Alcoa's fourth-quarter revenue exceeded analysts' expectations, raising traders' hopes for strong earnings announcements in the coming weeks. CEO Klaus Kleinfeld predicted late Monday that global aluminum demand will increase 7 percent in 2012. Alcoa's quarterly report marks the unofficial start of U.S. corporate earnings season.
The Dow Jones industrial average rose 107 points, or 0.9 percent, to 12,500 as of 10:10 a.m. Eastern time. The Standard & Poor's 500 index added 15, or 1.2 percent, to 1,295. The Nasdaq composite index gained 34, or 1.3 percent, to 2,710.
The gains were spread across all 10 industry groups in the S&P 500. All but three of the 30 stocks in the Dow increased.
Tiffany & Co. plunged 11 percent, the most in the S&P 500 index. The jewelry retailer cut its forecast for full-year profit and said sales growth weakened in the U.S. and Europe during the holiday season.
The U.S. economy appeared to strengthen in recent weeks.
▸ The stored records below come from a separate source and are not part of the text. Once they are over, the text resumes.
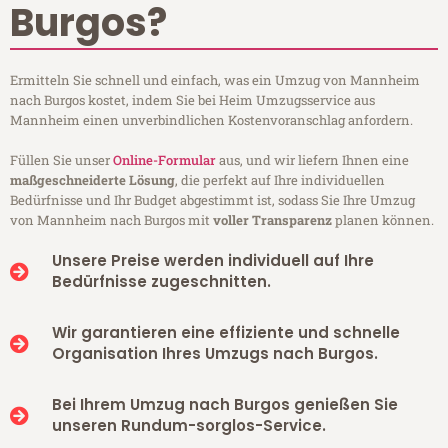
Burgos?
Ermitteln Sie schnell und einfach, was ein Umzug von Mannheim
nach Burgos kostet, indem Sie bei Heim Umzugsservice aus
Mannheim einen unverbindlichen Kostenvoranschlag anfordern.
Füllen Sie unser
Online-Formular
aus, und wir liefern Ihnen eine
maßgeschneiderte Lösung
, die perfekt auf Ihre individuellen
Bedürfnisse und Ihr Budget abgestimmt ist, sodass Sie Ihre Umzug
von Mannheim nach Burgos mit
voller Transparenz
planen können.
Unsere Preise werden individuell auf Ihre
Bedürfnisse zugeschnitten.
Wir garantieren eine effiziente und schnelle
Organisation Ihres Umzugs nach Burgos.
Bei Ihrem Umzug nach Burgos genießen Sie
unseren Rundum-sorglos-Service.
A series of positive reports on hiring, manufacturing and consumer sentiment eased fears that Europe will drag the U.S. into another recession.
Traders hope the brighter outlook will boost corporate earnings results, which are due to be announced over the next few weeks. As the job market improves and consumers grow more willing to spend, companies might enjoy stronger consumer demand. Household spending is a crucial motor of economic growth.
Dutch electronics giant Royal Philips Electronics NV kicked off corporate Europe's earnings season by warning that its fourth-quarter profit was worse than expected due to a weak European market.
Asian markets closed modestly higher thanks to improving economic data out of the U.S. The optimism was tempered by news that China's import growth decelerated sharply in December. It was the latest signal that the world's second-largest economy is cooling off.
Among companies making big moves:
— Cirrus Logic Inc., which makes audio chips, jumped 14 percent. The company said it expects to report a 28 percent gain in revenue for the final three months of the year, well above its previous forecast and analysts' expectations.
— Emulex Corp. jumped 7 percent after raising its quarterly earnings forecast. The data-storage and networking company said it had recovered more quickly than expected from supply problems related to massive flooding in Thailand.
— WebMD Health Corp. plunged 30 percent. The healthcare information website said it has given up looking for a buyer, its CEO Wayne T. Gattinella has resigned, and it expects earnings to drop this year. WebMD provides health and benefits information to employees at 121 companies and health plans.